'''

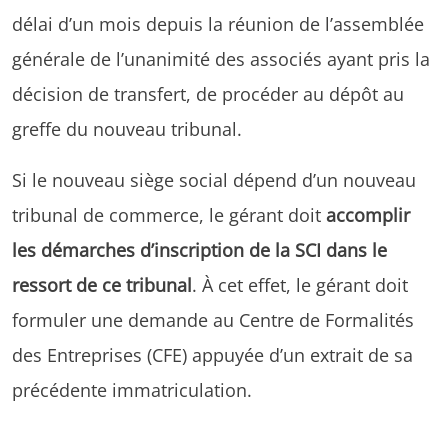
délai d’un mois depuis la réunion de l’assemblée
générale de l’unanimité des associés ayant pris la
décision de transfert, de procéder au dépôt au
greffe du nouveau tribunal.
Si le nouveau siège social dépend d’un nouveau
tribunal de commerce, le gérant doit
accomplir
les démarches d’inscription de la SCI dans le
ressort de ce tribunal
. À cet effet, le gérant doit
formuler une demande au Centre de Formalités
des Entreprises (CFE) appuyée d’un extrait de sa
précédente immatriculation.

'''
'''

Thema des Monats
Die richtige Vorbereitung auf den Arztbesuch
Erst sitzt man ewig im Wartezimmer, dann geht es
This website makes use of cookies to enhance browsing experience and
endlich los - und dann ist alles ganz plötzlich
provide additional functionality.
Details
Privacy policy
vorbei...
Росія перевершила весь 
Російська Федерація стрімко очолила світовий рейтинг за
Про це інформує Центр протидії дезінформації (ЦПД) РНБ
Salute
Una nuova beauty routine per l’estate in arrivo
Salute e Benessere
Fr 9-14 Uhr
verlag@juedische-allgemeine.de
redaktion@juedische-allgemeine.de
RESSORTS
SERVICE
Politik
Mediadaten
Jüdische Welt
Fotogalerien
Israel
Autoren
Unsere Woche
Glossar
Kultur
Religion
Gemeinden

'''
'''

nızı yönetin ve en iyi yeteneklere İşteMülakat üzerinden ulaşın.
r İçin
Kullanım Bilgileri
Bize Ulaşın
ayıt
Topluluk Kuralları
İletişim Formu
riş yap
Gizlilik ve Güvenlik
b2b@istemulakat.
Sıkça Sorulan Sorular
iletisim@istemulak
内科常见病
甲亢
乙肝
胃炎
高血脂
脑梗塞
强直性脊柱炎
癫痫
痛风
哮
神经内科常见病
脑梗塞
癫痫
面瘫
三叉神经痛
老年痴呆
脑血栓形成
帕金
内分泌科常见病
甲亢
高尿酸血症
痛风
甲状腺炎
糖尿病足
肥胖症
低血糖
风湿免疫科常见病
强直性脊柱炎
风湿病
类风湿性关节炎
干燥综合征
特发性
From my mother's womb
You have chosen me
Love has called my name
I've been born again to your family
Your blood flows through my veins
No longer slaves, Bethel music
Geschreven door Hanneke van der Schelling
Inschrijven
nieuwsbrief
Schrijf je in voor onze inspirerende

'''

> THE TASK:
Work out how many lines in the entries contain "juedische" and give that number alone.

> RESPONSE TO THIS TASK:
2